Se encontraban en una casa vacía, bastante lúgubre para lo que había sido hacía pocos meses atrás. La familia que allí vivía era muy querida por la comunidad de Maiden: la mujer iba animada todos los días a trabajar en la fábrica de telas como hilandera, lo que contagiaba al resto de mujeres que estaban con ella; el marido trabajaba en el puerto, pues muchas mercancías llegaban a Witfort a través del río; y con los mellizos era una fiesta continua, habían heredado el mismo buen carácter de su madre y desde temprana edad se les auguraba una vida trabajadora como su padre. Sin embargo, para desgracia de la familia, muchos trabajadores del puerto, tras largas jornadas bajo la lluvia y la humedad del ambiente, caían tan enfermos que no mejoraban. Muchos de estos desdichados no pasaban de dos días, y el resto sufría temblores durante una semana hasta que morían. El marido fue uno de estos desafortunados que perecieron al empezar el otoño, un otoño más frío que los anteriores años.

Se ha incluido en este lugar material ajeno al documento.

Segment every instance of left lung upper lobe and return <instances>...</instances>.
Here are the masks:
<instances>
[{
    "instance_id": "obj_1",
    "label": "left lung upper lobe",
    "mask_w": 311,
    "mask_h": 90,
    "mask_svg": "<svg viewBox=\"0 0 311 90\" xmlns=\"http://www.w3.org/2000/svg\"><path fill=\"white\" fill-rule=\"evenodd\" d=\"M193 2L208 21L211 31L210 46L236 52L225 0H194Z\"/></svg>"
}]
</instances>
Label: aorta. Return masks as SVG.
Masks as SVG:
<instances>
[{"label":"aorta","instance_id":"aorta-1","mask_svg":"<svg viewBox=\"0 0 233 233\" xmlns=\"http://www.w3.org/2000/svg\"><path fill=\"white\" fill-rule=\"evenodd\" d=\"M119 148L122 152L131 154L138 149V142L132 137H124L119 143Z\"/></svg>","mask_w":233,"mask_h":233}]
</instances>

Los mellizos no entendían por qué su padre no se levantaba de la cama ni por qué su madre lloraba tan desconsoladamente. Nadie fue capaz de explicarles en ese momento la verdad y no fue hasta que un vecino, unas semanas después, se apiadó de ellos que entendieron lo que sucedía. Su madre llevaba todo ese tiempo sin moverse, apenas se notaba que respiraba, todavía sufría la muerte de su marido. Sin nadie que les diera de comer, el matrimonio que vivía unas casas alejado de estos infelices decidió acogerlos en su casa, pues, como no habían tenido hijos, les dio todo el amor que tenían guardado. Mientras, a su madre se la llevaron al sanatorio para que la cuidaran y, en el mejor de los casos, volviera a ser aquella alegre mujer o, en el peor, descansara junto a su marido.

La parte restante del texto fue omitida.